--- Begin ---

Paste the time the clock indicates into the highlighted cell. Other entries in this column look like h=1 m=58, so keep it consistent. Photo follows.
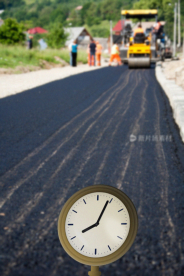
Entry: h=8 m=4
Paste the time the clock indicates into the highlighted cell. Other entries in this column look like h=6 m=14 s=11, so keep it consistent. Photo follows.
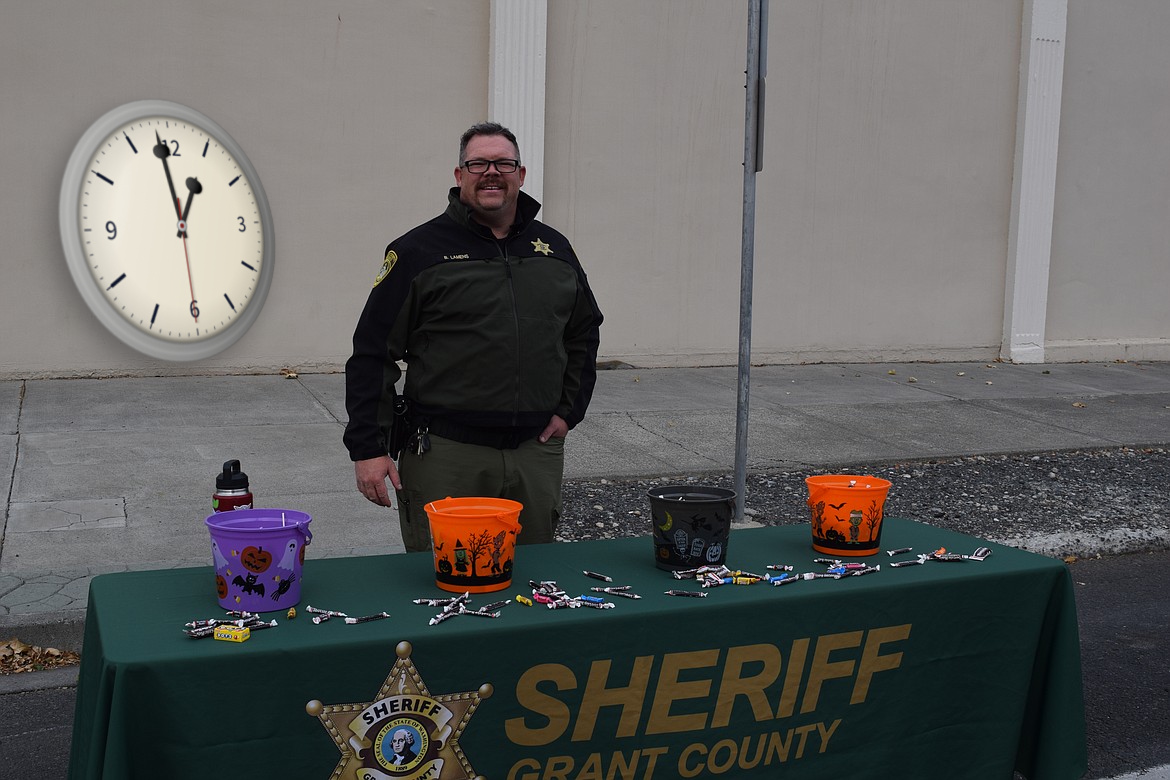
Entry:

--- End ---
--- Begin ---

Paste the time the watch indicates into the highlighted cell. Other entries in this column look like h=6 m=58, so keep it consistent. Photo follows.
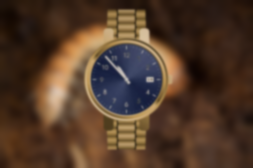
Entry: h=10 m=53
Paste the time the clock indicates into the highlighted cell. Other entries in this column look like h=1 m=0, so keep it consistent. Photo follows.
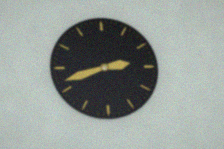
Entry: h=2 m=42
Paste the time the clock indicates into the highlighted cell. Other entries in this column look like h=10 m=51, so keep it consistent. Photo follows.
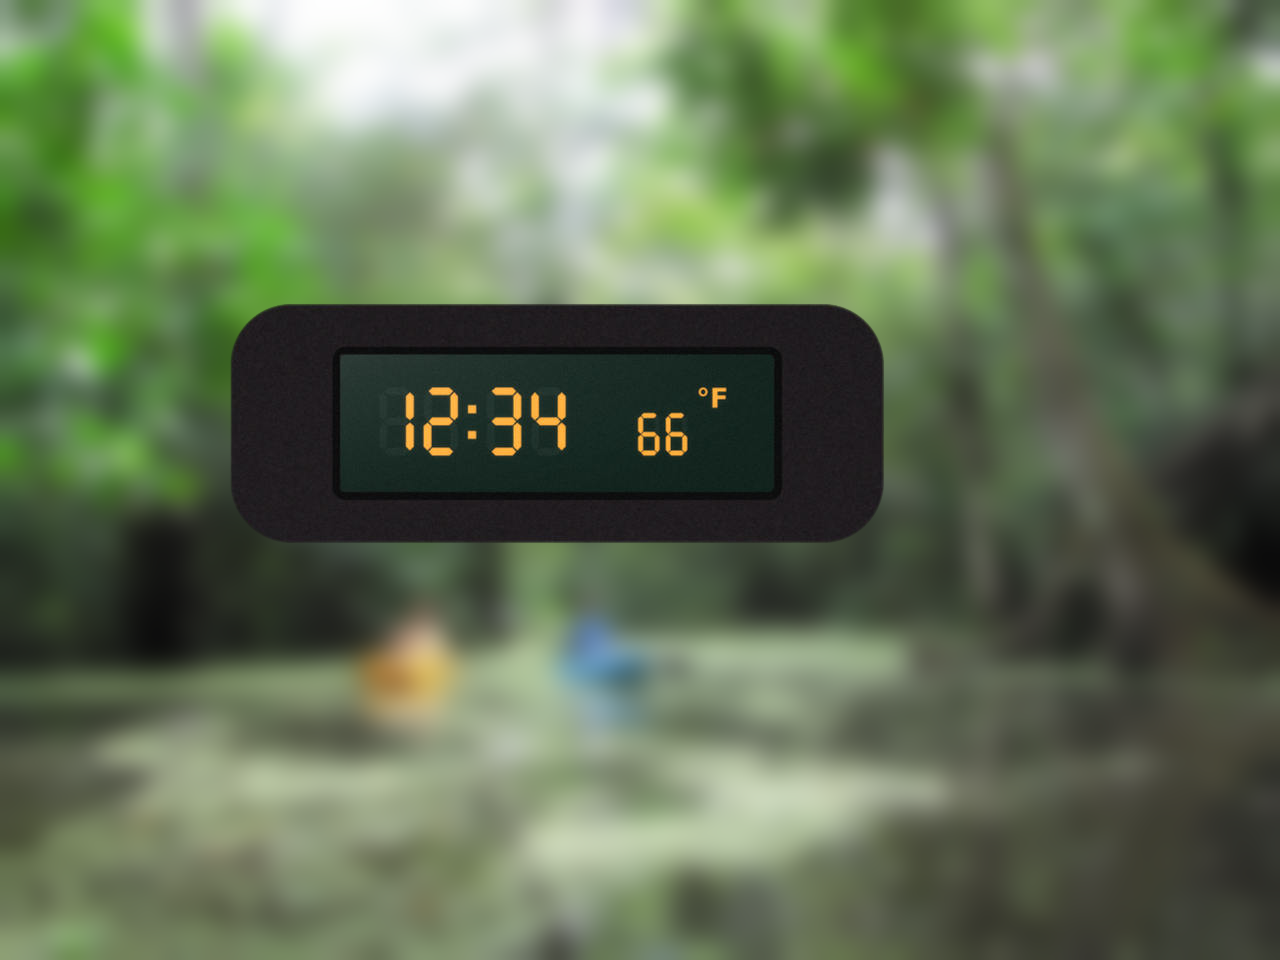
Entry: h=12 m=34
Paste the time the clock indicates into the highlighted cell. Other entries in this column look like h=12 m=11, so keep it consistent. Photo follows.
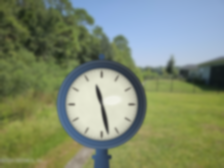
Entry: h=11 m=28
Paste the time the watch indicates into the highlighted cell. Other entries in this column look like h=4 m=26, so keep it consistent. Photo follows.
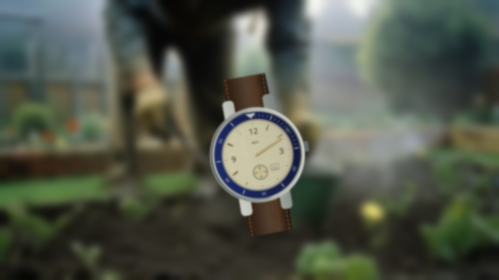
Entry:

--- End ---

» Exercise description: Give everything from the line containing "h=6 m=58, so keep it consistent. Photo follows." down to the line containing "Entry: h=12 m=34", both included, as a numbered list. Skip blank lines and leave out the pictures.

» Finished exercise:
1. Paste the time the watch indicates into the highlighted cell. Other entries in this column look like h=6 m=58, so keep it consistent. Photo follows.
2. Entry: h=10 m=53
3. Paste the time the clock indicates into the highlighted cell. Other entries in this column look like h=1 m=0, so keep it consistent. Photo follows.
4. Entry: h=2 m=42
5. Paste the time the clock indicates into the highlighted cell. Other entries in this column look like h=10 m=51, so keep it consistent. Photo follows.
6. Entry: h=12 m=34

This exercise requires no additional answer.